# Solving this PDE?

## Homework Statement

$$2\frac{\partial^2X}{\partial a \partial b} + \frac{\partial X}{\partial a}(x^4-1) = 0$$

## Homework Equations

How do I go about solving this PDE ??

## The Attempt at a Solution

lanedance
Homework Helper

what is X a function of X = X(a,b,x)?

HallsofIvy
Homework Helper

If you have written that correctly and X really is a function of the three variables x, a, and b, then let $U= \partial X/\partial b$.

The problem becomes
$$2\frac{\partial U}{\partial a}+ (x^4- 1)U= 0$$

which, since we have differentiation with respect to a only, is the same as
$$2\frac{dU}{da}= (1- x^4)U$$
where we are treating x and b as constants. This is a separable equation:
$$2\frac{dU}{U}= (1- x^4)da$$

$$2ln(U)= (1- x^4)a+f(b, x)$$
$$\frac{dX}{db}= U= F(b, x)e^{((1-x^4)a)/2}$$
(F(b,x) is $e^{f(b,x)}$ and is simply an arbitrary differentiable function of b and x.

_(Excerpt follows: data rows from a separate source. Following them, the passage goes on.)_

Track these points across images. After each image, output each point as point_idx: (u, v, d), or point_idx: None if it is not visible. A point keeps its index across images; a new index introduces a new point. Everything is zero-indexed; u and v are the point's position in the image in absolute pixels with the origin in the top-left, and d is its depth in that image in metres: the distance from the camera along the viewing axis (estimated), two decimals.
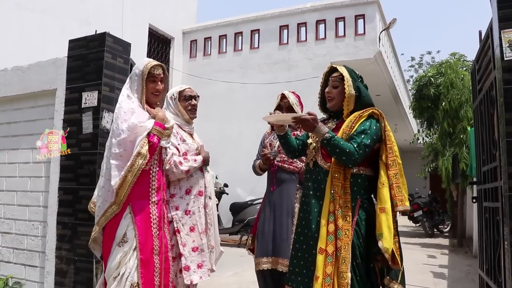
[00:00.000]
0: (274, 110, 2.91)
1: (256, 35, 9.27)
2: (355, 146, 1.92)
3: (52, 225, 3.20)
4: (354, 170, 1.98)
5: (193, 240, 2.50)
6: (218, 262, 2.74)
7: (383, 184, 1.94)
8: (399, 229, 2.10)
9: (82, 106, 3.17)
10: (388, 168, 1.95)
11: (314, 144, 2.08)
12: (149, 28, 8.61)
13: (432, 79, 8.98)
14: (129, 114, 2.19)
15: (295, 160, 2.79)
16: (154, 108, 2.36)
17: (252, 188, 8.08)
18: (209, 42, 9.74)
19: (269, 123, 2.50)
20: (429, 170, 10.76)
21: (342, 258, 1.86)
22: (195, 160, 2.57)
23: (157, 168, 2.29)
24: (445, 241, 9.23)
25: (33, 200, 3.41)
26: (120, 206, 2.14)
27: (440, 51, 28.91)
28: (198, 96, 2.92)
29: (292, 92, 2.90)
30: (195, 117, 2.91)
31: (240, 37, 9.42)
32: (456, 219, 8.98)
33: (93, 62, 3.17)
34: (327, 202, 1.95)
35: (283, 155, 2.77)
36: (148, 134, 2.18)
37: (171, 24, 9.30)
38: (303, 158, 2.47)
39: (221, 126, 8.89)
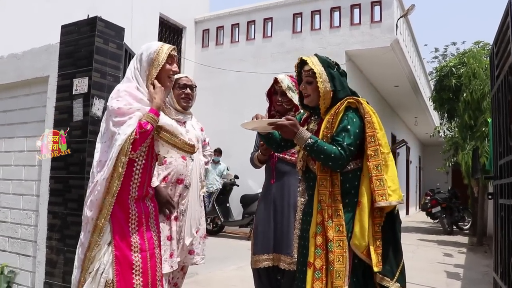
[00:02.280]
0: (267, 94, 2.78)
1: (269, 23, 9.04)
2: (339, 148, 1.74)
3: (43, 215, 3.13)
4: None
5: (169, 228, 2.39)
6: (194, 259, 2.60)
7: (364, 176, 1.77)
8: (416, 225, 1.92)
9: (73, 93, 3.07)
10: (368, 159, 1.75)
11: (302, 151, 1.92)
12: (160, 17, 8.50)
13: (453, 69, 8.60)
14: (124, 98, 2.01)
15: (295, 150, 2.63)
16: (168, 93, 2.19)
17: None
18: (222, 31, 9.57)
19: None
20: (450, 164, 10.39)
21: (336, 272, 1.70)
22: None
23: (143, 161, 2.07)
24: (464, 239, 8.88)
25: (27, 189, 3.35)
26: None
27: (466, 42, 27.88)
28: (195, 86, 2.80)
29: (290, 76, 2.72)
30: (189, 106, 2.80)
31: (252, 26, 9.22)
32: (477, 216, 8.61)
33: (84, 48, 3.06)
34: (315, 212, 1.80)
35: None
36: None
37: (183, 13, 9.16)
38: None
39: (233, 116, 8.72)
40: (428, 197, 11.37)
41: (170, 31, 9.05)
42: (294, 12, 8.69)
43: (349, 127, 1.77)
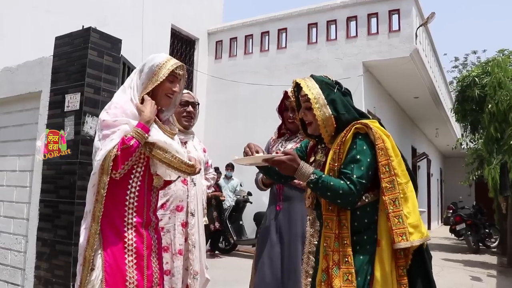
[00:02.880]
0: (279, 110, 2.52)
1: (284, 34, 8.78)
2: (348, 183, 1.48)
3: (32, 241, 2.91)
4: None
5: (166, 262, 2.12)
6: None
7: (381, 211, 1.51)
8: (439, 241, 1.62)
9: (65, 110, 2.86)
10: (383, 193, 1.48)
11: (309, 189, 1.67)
12: (172, 29, 8.34)
13: (476, 79, 8.20)
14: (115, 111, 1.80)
15: None
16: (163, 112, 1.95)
17: None
18: (235, 42, 9.36)
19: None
20: (473, 178, 9.90)
21: None
22: None
23: (139, 183, 1.83)
24: (493, 259, 8.29)
25: (17, 211, 3.15)
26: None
27: (487, 50, 27.09)
28: (198, 104, 2.59)
29: None
30: (191, 125, 2.57)
31: (266, 37, 8.98)
32: (506, 234, 8.06)
33: (77, 61, 2.86)
34: (321, 257, 1.55)
35: None
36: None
37: (196, 24, 9.00)
38: None
39: (246, 130, 8.46)
40: (451, 211, 10.84)
41: (182, 43, 8.89)
42: (309, 22, 8.41)
43: (358, 156, 1.51)
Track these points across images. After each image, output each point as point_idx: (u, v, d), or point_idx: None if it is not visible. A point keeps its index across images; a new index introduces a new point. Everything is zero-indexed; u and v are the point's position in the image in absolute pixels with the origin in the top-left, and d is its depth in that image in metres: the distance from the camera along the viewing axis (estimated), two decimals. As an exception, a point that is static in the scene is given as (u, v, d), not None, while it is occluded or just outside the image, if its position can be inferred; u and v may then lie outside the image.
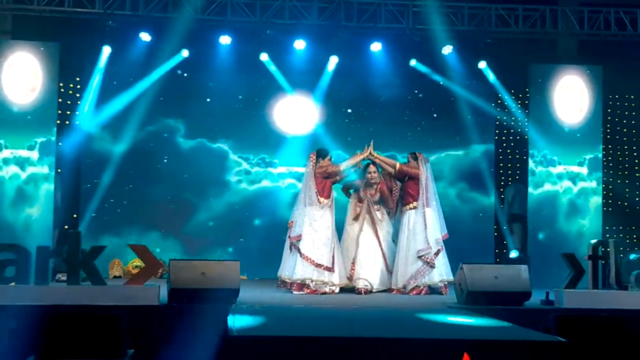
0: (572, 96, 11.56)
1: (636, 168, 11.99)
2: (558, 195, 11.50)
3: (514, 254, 11.36)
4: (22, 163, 10.47)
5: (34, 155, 10.49)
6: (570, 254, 8.04)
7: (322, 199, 9.03)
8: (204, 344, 6.34)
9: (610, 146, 12.04)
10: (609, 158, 12.01)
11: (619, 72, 11.68)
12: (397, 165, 9.39)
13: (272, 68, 11.59)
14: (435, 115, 12.01)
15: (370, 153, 9.31)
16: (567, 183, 11.55)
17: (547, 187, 11.51)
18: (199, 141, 11.77)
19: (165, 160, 11.67)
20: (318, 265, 8.83)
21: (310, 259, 8.83)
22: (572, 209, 11.47)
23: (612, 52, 11.52)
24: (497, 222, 12.00)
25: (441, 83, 11.78)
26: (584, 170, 11.57)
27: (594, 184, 11.58)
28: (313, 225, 8.97)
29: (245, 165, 11.93)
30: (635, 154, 11.99)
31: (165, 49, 11.05)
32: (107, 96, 11.17)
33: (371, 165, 9.26)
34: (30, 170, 10.48)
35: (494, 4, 11.24)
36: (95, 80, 11.05)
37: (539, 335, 5.35)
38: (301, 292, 8.75)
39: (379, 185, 9.29)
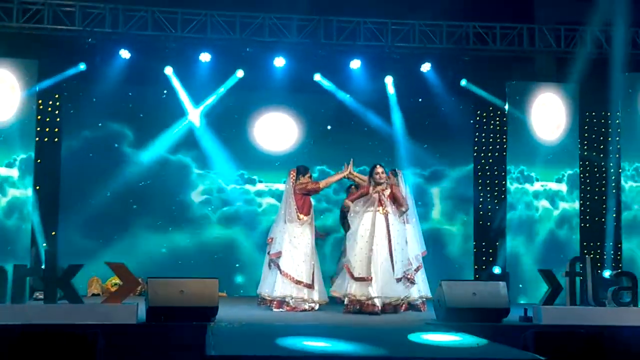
0: (549, 113, 11.69)
1: (613, 185, 12.09)
2: (534, 223, 11.57)
3: (497, 270, 11.41)
4: (0, 182, 10.39)
5: (14, 173, 10.42)
6: (548, 270, 8.08)
7: (302, 216, 9.02)
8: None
9: (587, 163, 12.15)
10: (586, 174, 12.11)
11: (595, 89, 11.82)
12: (377, 183, 9.37)
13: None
14: (415, 132, 12.06)
15: (350, 172, 9.30)
16: (545, 203, 11.62)
17: (524, 210, 11.58)
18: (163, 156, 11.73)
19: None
20: (298, 282, 8.81)
21: (290, 276, 8.81)
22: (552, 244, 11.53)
23: (588, 69, 11.65)
24: (476, 238, 12.06)
25: (420, 100, 11.86)
26: (563, 187, 11.66)
27: (576, 204, 11.65)
28: (293, 242, 8.95)
29: (221, 183, 11.90)
30: (612, 170, 12.10)
31: (147, 66, 11.10)
32: (84, 113, 11.19)
33: (378, 166, 8.77)
34: (12, 193, 10.38)
35: (472, 22, 11.36)
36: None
37: (517, 353, 5.37)
38: (281, 310, 8.73)
39: (390, 186, 8.82)
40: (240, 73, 11.55)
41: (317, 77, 11.70)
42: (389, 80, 11.80)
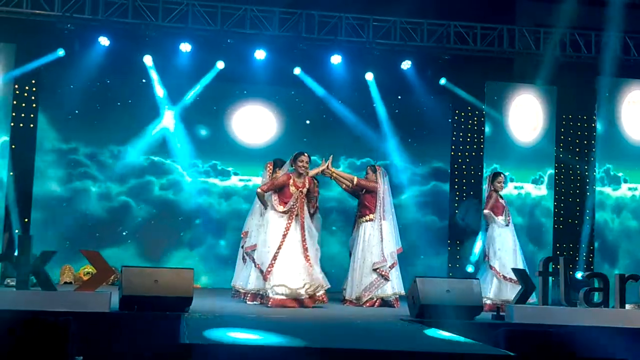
0: (526, 114, 11.79)
1: (587, 187, 12.23)
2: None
3: (470, 268, 11.50)
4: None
5: (-12, 156, 10.32)
6: (522, 269, 8.16)
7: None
8: (154, 351, 6.29)
9: (562, 165, 12.26)
10: (561, 177, 12.23)
11: (573, 92, 11.93)
12: (355, 179, 9.36)
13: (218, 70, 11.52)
14: (393, 129, 12.09)
15: (327, 167, 9.27)
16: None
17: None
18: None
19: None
20: (272, 276, 8.77)
21: (264, 269, 8.77)
22: None
23: (567, 73, 11.76)
24: (451, 237, 12.12)
25: (399, 97, 11.90)
26: (543, 190, 11.77)
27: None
28: (268, 235, 8.90)
29: (183, 172, 11.79)
30: (586, 173, 12.23)
31: (126, 54, 11.01)
32: (63, 99, 11.09)
33: (304, 155, 8.75)
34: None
35: (452, 21, 11.42)
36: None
37: (488, 349, 5.42)
38: (255, 302, 8.72)
39: (307, 179, 8.78)
40: (220, 64, 11.48)
41: (297, 70, 11.68)
42: (369, 76, 11.81)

Now, just integrate again. Your "constant of integration" will be an arbitrary differentiable function of a and x.

There was a mistake in what I originally posted. The PDE to be solved is simpler:

$$\frac{\partial^2X}{\partial a^2} + (X^4-1)\frac{\partial X}{\partial a} = 0$$

Would really appreciate your input. Thanks

Last edited by a moderator:
lanedance
Homework Helper

so now X = X(a) and it becomes a nonlinear ordinary differential equation, not a partial?